--- TASK ---
Search the material for "Table" and show all lines that contain it.

(THE DATA)

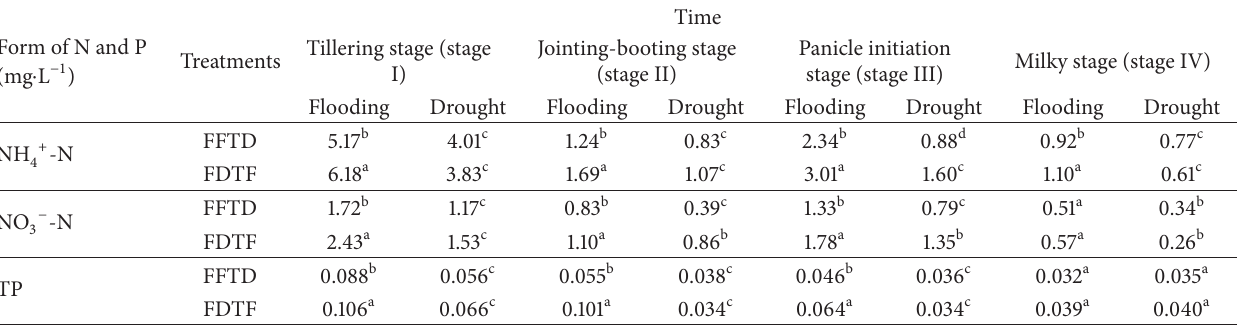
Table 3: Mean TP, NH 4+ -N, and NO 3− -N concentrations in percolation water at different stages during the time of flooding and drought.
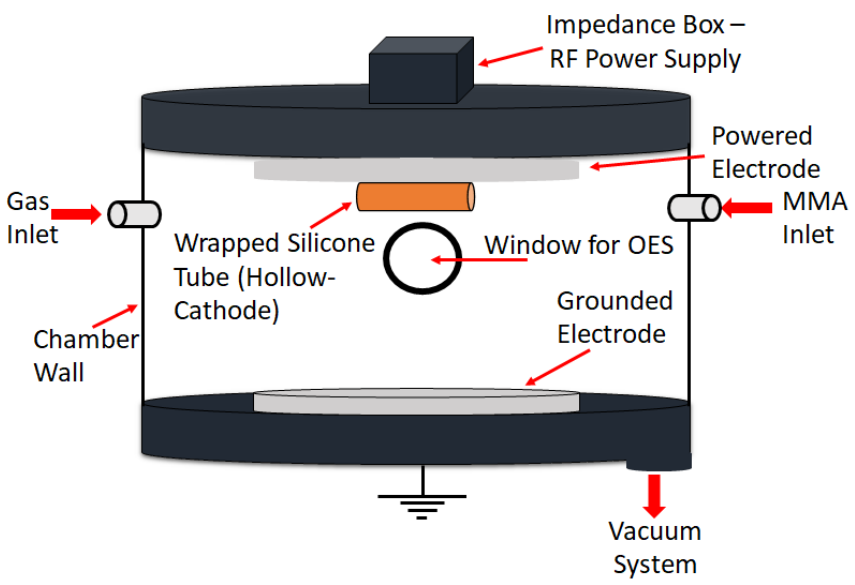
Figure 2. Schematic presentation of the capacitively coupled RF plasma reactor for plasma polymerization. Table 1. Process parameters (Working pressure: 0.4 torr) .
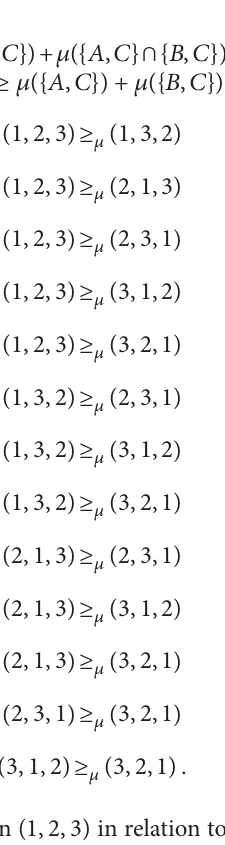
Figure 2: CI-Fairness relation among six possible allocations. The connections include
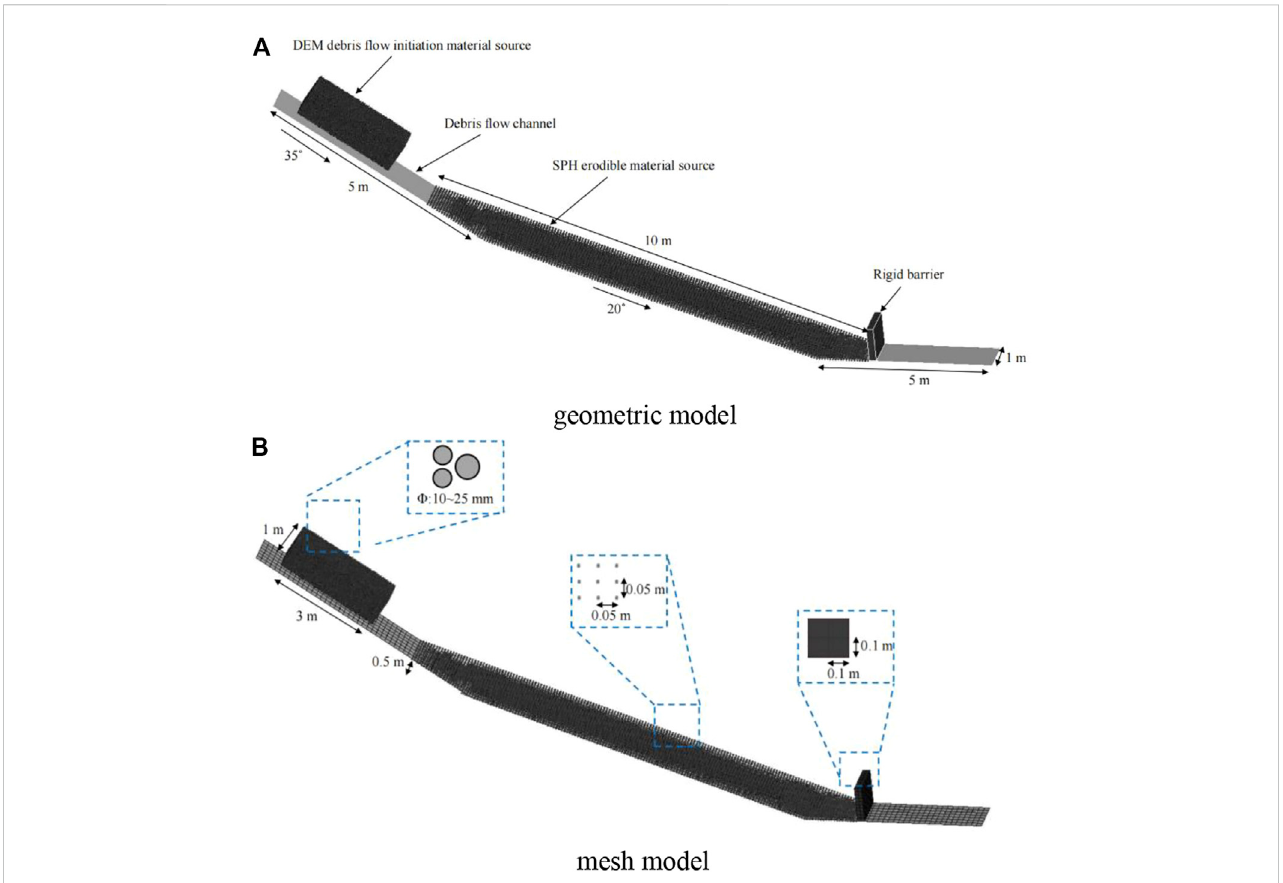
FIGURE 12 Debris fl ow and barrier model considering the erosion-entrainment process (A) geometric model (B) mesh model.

(End THE DATA)

--- ANSWER SPACE ---
Table 3: Mean TP, NH 4+ -N, and NO 3− -N concentrations in percolation water at different stages during the time of flooding and drought.
Figure 2. Schematic presentation of the capacitively coupled RF plasma reactor for plasma polymerization. Table 1. Process parameters (Working pressure: 0.4 torr) .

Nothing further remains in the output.